When looking for hopeful signs of a move to the center by the Obama administration, observers point to the about-face on the 2011 troop-withdrawal deadline in Afghanistan and to possible acquiescence in extending the Bush tax cuts. But is there progress on the latter front?

The New York Post editors observe:

Meanwhile, in the White House, the left hand seems not to know what the far left hand is doing. Within hours yesterday, senior adviser David Axelrod gave contradictory statements on the question of extending the Bush-era tax cuts. …

We have to deal with the world as we find it,” Axelrod told the Huffington Post. “The world of what it takes to get this done.” He continued: “There are concerns [over multiple temporary extensions for the wealthy], but I don’t want to trade away security for the middle class in order to make that point.” …

Except, Axelrod then did a 180-degree turn, later telling National Journal: “We’re willing to discuss how we move forward. But we believe that it’s imperative to extend the tax cuts for the middle class, and don’t believe we can afford a permanent extension of tax cuts for the wealthy.”

It’s not hard to understand why “Axelrod [is] talking out of both sides of his face.” The White House doesn’t know what it wants to do and what it can get away with. Message control has broken down, so aides now freelance, trying to push the president in one direction or another. Not only does this create uncertainty for investors, employers, and consumers, but it also suggests that the president is an observer in his own administration.

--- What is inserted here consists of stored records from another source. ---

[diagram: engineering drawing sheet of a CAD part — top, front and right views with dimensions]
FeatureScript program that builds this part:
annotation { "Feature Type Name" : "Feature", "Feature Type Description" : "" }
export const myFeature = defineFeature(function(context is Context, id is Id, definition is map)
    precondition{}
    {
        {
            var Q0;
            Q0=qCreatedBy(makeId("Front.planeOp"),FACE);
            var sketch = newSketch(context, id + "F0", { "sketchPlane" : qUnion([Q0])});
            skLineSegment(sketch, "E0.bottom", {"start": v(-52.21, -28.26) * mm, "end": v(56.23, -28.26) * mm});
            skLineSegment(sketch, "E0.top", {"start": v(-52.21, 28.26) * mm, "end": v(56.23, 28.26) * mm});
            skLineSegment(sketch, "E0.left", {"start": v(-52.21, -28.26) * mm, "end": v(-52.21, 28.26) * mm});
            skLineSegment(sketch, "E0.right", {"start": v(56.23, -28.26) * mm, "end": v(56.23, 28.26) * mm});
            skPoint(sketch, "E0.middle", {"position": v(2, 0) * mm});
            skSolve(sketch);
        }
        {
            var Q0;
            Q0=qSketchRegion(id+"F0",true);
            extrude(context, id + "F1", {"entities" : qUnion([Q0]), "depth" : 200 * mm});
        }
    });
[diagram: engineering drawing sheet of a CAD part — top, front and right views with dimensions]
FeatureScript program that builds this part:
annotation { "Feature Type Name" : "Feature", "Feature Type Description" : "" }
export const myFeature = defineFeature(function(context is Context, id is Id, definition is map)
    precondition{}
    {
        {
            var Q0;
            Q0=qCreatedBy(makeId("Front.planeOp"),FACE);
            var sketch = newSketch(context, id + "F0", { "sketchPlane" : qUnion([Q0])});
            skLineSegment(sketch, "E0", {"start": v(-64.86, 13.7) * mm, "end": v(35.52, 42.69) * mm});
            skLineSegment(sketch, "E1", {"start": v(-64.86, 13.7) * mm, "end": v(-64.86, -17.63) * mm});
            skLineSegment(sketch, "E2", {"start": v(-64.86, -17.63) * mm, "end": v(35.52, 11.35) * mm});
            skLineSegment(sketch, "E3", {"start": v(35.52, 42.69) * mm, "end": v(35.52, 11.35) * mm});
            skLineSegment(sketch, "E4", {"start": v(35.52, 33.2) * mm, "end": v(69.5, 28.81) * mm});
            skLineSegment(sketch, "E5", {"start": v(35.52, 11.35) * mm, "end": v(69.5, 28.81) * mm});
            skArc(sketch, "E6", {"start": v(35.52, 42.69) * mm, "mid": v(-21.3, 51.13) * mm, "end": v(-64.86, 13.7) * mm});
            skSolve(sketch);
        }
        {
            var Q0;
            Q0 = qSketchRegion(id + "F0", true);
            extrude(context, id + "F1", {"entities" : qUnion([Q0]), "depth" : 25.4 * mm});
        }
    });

Like nature, politics abhors a vacuum; with a shrinking presidency, others (advisers, Congress, 2012 contenders, wanna-be primary opponents, etc.) will rush forward to fill the void. After the 1994 midterms, Clinton memorably declared that the president was still relevant — and then proved it to be the case. So Obama had better get out of his funk and decide which direction he wants to go in the next two years. Otherwise, he will become increasingly irrelevant at home and dangerously ineffective overseas.